Contribution/Results: Evaluated end-to-end on a JPL lander–robotic-arm platform in a simulated icy-moon environment, the system autonomously executes complex scientific sampling tasks using pre-trained behavioral policies, detects and recovers from hardware/software anomalies in real time, and adapts dynamically to unforeseen conditions. Experiments demonstrate substantial improvements in mission robustness, interpretability, and resource efficiency without Earth-based intervention—establishing a novel paradigm for deep-space autonomous exploration.
📝 Abstract
Our Robust, Explainable Autonomy for Scientific Icy Moon Operations (REASIMO) effort contributes to NASA's Concepts for Ocean worlds Life Detection Technology (COLDTech) program, which explores science platform technologies for ocean worlds such as Europa and Enceladus.

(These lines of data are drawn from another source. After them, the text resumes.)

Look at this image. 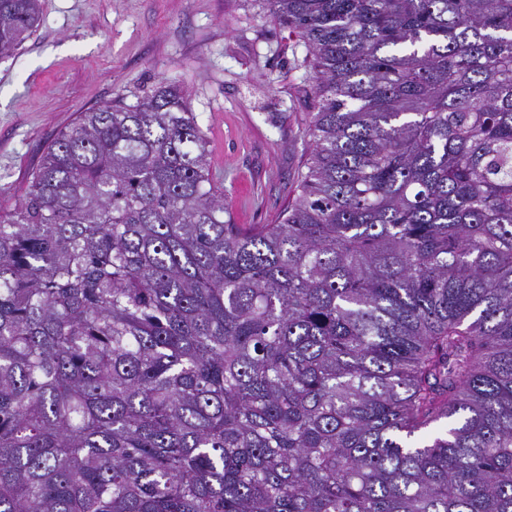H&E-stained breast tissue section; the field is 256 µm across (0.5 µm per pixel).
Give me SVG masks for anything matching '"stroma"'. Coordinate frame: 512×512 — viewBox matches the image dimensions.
<instances>
[{
  "mask_svg": "<svg viewBox=\"0 0 512 512\" xmlns=\"http://www.w3.org/2000/svg\"><path fill=\"white\" fill-rule=\"evenodd\" d=\"M299 36L262 0H43L23 47L0 59V207H13L80 112L180 86L236 224H273L294 194L314 101Z\"/></svg>",
  "mask_w": 512,
  "mask_h": 512,
  "instance_id": "stroma-1",
  "label": "stroma"
}]
</instances>
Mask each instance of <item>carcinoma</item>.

Ocean world missions pose significant operational challenges. These include long communication lags, limited power, and lifetime limitations caused by radiation damage and hostile conditions. Given these operational limitations, onboard autonomy will be vital for future Ocean world missions. Besides the management of nominal lander operations, onboard autonomy must react appropriately in the event of anomalies. Traditional spacecraft rely on a transition into 'safe-mode' in which non-essential components and subsystems are powered off to preserve safety and maintain communication with Earth. For a severely time-limited Ocean world mission, resolutions to these anomalies that can be executed without Earth-in-the-loop communication and associated delays are paramount for completion of the mission objectives and science goals. To address these challenges, the REASIMO effort aims to demonstrate a robust level of AI-assisted autonomy for such missions, including the ability to detect and recover from anomalies, and to perform missions based on pre-trained behaviors rather than hard-coded, predetermined logic like all prior space missions. We developed an AI-assisted, personality-driven, intelligent framework for control of an Ocean world mission by combining a mix of advanced technologies. To demonstrate the capabilities of the framework, we perform tests of autonomous sampling operations on a lander-manipulator testbed at the NASA Jet Propulsion Laboratory, approximating possible surface conditions such a mission might encounter.